Further Git and GitHub for Effective Collaboration

This course introduces intermediate concepts and functionality of the version control system Git and the code repository GitHub. The course is focused on ensuring an effective and healthy collaborative process. When collaborating with others, measures and tooling need to be in place to manage the process in an effective way, keeping track of the sequence of changes, reviewing, and approving what those changes are and undoing them, if needed.

Both Git and GitHub provide powerful features that facilitate this process such as: branching, pull requests, forks, rewriting history with rebase, merge, reset, and releasing new versions of the software with tags to identify milestones in the development process.

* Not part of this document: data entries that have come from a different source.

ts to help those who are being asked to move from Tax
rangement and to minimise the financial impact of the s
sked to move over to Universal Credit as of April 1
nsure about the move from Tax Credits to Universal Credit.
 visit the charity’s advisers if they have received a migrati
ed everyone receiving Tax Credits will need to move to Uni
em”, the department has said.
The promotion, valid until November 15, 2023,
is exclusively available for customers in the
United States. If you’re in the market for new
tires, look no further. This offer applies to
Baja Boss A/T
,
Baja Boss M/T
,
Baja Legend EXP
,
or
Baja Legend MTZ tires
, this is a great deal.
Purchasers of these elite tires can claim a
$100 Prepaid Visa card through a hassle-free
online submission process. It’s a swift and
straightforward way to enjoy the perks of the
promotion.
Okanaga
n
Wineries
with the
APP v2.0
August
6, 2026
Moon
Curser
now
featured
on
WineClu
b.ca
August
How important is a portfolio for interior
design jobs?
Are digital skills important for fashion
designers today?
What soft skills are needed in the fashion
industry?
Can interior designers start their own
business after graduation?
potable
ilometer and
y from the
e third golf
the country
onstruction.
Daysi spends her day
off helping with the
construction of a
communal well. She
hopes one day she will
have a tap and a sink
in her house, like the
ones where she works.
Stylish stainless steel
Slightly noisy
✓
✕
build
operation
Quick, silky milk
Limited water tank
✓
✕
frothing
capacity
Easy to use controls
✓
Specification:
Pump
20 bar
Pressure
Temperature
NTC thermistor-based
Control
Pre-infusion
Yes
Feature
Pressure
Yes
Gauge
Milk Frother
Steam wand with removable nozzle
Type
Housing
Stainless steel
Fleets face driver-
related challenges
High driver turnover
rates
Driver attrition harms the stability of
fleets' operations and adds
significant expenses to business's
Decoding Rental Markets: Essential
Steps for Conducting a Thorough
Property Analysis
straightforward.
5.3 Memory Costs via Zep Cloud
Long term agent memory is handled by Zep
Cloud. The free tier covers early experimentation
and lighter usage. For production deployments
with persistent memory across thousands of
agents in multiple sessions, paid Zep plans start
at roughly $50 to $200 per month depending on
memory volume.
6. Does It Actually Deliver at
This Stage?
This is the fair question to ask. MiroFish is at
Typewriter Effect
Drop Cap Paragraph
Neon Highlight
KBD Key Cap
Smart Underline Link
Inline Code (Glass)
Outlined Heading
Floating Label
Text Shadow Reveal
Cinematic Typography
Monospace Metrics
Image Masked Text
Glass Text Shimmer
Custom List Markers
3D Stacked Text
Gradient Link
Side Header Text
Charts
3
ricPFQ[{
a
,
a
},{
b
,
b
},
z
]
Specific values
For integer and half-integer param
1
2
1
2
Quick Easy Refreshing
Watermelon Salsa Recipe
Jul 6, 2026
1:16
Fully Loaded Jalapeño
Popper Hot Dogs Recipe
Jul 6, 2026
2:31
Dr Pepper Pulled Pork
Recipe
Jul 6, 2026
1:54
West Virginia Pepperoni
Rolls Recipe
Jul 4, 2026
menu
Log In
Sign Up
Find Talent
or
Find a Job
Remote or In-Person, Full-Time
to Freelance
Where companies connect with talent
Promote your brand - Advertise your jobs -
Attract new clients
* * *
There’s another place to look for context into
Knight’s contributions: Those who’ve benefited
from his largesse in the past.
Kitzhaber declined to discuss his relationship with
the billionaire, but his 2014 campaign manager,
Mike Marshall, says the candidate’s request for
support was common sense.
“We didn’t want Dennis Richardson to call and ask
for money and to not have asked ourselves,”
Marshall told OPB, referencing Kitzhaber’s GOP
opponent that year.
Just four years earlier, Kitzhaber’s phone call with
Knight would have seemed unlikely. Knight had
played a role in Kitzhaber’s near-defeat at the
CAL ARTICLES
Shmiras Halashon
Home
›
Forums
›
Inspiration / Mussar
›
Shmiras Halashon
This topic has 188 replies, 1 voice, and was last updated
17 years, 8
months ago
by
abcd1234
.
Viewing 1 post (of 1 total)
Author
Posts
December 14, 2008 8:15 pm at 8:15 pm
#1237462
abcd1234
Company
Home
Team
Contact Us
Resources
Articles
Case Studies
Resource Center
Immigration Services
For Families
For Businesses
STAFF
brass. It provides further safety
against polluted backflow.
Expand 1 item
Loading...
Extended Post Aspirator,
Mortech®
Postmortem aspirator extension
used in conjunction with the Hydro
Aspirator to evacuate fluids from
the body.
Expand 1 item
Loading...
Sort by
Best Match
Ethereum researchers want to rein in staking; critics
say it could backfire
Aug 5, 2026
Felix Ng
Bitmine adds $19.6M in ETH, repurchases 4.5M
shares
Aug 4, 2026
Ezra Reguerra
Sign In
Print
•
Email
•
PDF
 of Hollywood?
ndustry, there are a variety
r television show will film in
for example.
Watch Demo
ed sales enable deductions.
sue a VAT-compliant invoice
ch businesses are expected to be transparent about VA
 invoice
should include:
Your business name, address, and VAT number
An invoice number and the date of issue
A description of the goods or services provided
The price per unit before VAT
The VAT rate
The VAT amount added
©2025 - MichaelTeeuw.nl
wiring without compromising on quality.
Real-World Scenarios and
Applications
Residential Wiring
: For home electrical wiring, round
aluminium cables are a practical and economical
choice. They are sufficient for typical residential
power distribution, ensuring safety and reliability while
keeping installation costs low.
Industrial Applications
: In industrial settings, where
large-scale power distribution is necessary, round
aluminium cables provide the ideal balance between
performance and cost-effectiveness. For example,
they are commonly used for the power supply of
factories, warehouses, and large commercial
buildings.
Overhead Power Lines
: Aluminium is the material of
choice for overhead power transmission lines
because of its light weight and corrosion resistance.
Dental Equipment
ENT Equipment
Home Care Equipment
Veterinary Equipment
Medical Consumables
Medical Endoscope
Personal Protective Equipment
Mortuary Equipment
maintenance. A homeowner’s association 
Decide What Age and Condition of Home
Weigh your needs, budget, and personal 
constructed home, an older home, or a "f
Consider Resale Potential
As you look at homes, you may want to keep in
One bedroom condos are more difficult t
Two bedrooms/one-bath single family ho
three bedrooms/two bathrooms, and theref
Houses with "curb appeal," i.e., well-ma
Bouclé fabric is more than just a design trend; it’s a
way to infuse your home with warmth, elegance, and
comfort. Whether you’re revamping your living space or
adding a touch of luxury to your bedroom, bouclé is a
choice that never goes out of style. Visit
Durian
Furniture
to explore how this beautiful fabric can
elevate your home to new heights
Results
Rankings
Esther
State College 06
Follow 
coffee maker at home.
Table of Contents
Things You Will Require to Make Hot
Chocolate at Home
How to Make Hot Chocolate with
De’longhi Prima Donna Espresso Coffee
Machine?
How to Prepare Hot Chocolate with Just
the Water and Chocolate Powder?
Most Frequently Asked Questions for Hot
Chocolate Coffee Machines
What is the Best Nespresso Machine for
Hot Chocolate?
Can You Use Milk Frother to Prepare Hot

Moreover, some tasks ensuring that all contributions follow agreed standards can be automated via a continuous integration system. This course will introduce the basics of GitHub Actions, how to create workflows and run them automatically, when new changes are identified.

Syllabus

Learning outcomes

After completing this workshop, you will be better able to

  1. Use advance Git commands to manage the parallel development of multiple features
  2. Collaborate effectively with others on a code base to achieve larger goals
  3. Apply continuous integration to automate tasks
  4. Understand how to access support for research computing via the Research Computing Service at Imperial College

Delivery of the course

Material will be delivered as a lecture with task following the Carpentries teaching style.

Prerequisites

Basic familiarity with Git and GitHub (see our basic course)

Schedule

Setup Download files required for the lesson
00:00 1. Collaborating with Git and GitHub How does collaborative working differ from individual working?
What are the challenges of working collaboratively with Git?
00:10 2. Branching and Merging How can I or my team work on multiple features in parallel?
How can changes from parallel tracks of work be combined?
01:00 3. Rewriting history with Git How can multiple collaborators work efficiently on the same code?
When should I use rebasing, merging and stashing?
How can I reset or revert changes without upsetting my collaborators?
01:50 4. Code versions, releases and tags What is a Git tag and how does it differ from a branch?
How can I tag commits?
How and when should I release a new version of my code?
What is the difference between major and minor version changes?
How can I effectively communicate what has changed between versions?
How can I publish a release on Github?
02:10 5. Using GitHub actions for continuous integration What is meant by continuous integration (CI) and what are the benefits?
What tasks can be automated in CI?
How do I set up CI using GitHub Actions?
How do I know if CI runs are passing and what should I do if they are failing?
What should I do if I can’t replicate failing runs locally?
02:50 6. Managing contributions to code What is the difference between forking and branching?
How can my group use GitHub pull requests to manage changes to a code?
How can I suggest changes to other people’s code?
What makes a good pull request review?
03:20 7. Collaborative development How do I put into practice all the previous knowledge at once?
What caveats might I find in a real collaborative scenario?
03:50 Finish

The actual schedule may vary slightly depending on the topics and exercises chosen by the instructor.